━━━ Bloque de texto

Con estos tres ejemplos, obviamente, no se agota el largo muestrario de maneras de concebir el Islam, dada la inexistencia de una autoridad espiritual única: la única referencia es el Corán, cuya libre interpretación da lugar a una fragmentación de grupos más o menos conservadores, reformistas o radicales. Dentro del Islam «oficial», cada país dispone de un núcleo o colegio de «ulemas», jurisconsultos o doctores de la ley, que pueden emitir cualquier fatua o sentencia a conveniencia del poder. A su vez, las asociaciones políticas, culturales o meramente benéficas disponen de libertad para hacer lo mismo y nombrar incluso «califa» a un caudillo militar. Una prueba de la diversidad de entendimiento del Islam la tenemos en España, donde viven ya medio millón de musulmanes, que no se han puesto de acuerdo sobre qué tipo de enseñanza islámica debe impartirse en las escuelas públicas donde el Estado solo exige que los profesores tengan una titulación mínima.

━━━━━━
━━━ Datos proporcionados

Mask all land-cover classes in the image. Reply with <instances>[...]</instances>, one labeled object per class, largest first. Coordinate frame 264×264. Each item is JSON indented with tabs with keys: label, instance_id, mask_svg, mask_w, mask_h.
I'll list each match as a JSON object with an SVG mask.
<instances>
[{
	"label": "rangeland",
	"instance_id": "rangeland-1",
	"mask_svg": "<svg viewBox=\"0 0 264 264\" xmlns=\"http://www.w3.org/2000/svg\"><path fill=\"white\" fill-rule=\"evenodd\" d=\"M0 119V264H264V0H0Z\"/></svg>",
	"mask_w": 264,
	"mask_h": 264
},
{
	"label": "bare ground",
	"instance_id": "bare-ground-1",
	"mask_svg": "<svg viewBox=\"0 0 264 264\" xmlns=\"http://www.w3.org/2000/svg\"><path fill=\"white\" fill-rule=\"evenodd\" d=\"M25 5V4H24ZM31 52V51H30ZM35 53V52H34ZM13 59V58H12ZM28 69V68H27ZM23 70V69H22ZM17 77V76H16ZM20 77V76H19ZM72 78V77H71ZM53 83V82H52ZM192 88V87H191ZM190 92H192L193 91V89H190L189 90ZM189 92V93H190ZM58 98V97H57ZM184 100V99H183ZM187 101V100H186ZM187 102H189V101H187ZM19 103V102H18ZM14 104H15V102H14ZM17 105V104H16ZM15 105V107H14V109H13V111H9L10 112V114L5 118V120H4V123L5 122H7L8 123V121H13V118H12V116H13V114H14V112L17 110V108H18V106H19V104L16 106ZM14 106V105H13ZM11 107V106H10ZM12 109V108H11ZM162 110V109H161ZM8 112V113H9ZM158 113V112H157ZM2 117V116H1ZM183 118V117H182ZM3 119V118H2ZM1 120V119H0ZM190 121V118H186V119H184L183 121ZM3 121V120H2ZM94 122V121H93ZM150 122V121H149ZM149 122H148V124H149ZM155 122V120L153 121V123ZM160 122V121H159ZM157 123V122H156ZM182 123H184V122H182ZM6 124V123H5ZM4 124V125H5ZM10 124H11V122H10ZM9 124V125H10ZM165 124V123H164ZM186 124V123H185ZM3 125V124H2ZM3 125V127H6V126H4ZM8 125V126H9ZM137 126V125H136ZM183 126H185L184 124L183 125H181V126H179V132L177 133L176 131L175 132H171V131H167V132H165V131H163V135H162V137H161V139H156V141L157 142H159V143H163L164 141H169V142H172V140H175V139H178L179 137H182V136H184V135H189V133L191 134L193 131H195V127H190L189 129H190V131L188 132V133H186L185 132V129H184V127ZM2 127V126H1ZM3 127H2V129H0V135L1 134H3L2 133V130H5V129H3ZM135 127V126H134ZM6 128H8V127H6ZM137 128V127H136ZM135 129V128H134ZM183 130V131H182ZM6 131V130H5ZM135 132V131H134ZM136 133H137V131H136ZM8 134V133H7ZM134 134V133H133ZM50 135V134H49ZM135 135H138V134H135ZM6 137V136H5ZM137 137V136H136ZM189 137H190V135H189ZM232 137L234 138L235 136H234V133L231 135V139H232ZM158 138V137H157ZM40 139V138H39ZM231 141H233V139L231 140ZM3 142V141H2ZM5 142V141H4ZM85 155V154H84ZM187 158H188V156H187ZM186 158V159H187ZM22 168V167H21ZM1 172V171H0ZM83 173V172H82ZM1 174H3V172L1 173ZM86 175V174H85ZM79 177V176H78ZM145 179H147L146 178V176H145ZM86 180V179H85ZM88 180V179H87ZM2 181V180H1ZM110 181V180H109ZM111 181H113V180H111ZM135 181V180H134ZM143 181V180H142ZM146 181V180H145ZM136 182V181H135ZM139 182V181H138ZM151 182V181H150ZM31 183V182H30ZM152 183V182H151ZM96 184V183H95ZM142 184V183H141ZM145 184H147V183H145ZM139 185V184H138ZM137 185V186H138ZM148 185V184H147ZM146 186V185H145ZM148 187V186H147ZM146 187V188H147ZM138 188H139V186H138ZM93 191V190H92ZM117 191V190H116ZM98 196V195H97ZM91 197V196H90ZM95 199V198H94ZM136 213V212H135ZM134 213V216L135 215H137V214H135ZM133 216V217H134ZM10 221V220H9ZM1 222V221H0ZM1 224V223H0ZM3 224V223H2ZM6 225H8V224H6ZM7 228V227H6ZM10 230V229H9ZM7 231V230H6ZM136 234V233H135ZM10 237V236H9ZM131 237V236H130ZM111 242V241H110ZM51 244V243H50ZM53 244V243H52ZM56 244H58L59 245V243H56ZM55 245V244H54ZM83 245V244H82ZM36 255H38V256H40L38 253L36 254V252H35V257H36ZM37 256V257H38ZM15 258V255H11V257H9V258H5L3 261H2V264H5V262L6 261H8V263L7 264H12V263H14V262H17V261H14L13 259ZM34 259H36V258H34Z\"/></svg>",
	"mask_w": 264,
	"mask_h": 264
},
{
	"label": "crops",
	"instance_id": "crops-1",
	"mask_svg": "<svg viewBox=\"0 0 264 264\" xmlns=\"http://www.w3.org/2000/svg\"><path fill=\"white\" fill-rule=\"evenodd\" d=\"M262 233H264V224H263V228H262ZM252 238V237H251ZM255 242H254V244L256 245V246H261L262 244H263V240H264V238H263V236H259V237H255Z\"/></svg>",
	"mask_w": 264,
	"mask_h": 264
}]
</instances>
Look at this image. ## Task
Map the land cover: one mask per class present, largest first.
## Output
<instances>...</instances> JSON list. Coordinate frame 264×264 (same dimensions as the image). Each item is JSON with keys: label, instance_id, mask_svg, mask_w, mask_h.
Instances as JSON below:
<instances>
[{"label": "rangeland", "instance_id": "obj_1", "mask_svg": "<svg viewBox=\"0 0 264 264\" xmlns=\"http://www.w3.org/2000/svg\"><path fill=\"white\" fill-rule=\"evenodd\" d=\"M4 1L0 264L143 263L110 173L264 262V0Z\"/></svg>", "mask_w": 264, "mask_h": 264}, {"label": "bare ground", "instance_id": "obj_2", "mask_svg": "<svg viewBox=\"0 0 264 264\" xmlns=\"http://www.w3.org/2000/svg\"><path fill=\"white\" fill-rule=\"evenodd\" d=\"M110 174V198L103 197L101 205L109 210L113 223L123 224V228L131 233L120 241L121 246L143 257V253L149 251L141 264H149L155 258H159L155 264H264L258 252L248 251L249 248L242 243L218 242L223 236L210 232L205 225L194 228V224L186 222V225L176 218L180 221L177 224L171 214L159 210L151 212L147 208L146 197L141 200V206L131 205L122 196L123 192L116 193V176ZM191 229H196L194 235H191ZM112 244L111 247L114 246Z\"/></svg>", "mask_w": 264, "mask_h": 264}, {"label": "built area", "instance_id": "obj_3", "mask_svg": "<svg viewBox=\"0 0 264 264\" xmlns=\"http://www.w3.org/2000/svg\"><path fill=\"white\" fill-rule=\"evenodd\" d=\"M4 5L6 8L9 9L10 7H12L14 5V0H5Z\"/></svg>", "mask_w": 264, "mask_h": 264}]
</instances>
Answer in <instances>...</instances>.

━━━━━━

Continúa el texto sobre las diversas maneras de entender el Islam a partir de su última oración. Los datos son un material aparte, sin relación con el texto.

Los obstáculos para la democratización

A grandes rasgos, puede decirse que el proceso de construcción de los nuevos Estados-nación árabes e islámicos ha conocido tres etapas en muy poco tiempo: la legitimidad de las nuevas elites gobernantes basada en la lucha por la independencia y que da lugar a una corrupción generalizada con olvido de las necesidades más perentorias de la sociedad civil; una tímida apertura democrática, pensada como escenario de supervivencia de los sistemas establecidos y que permitió a la oposición islamista organizarse para reclamar la aplicación de la ley islámica con el consiguiente temor occidental alimentado por la revolución iraní; y una posterior represión de la oposición islamista, que se fragmenta en grupos, algunos de los cuales optan por la violencia.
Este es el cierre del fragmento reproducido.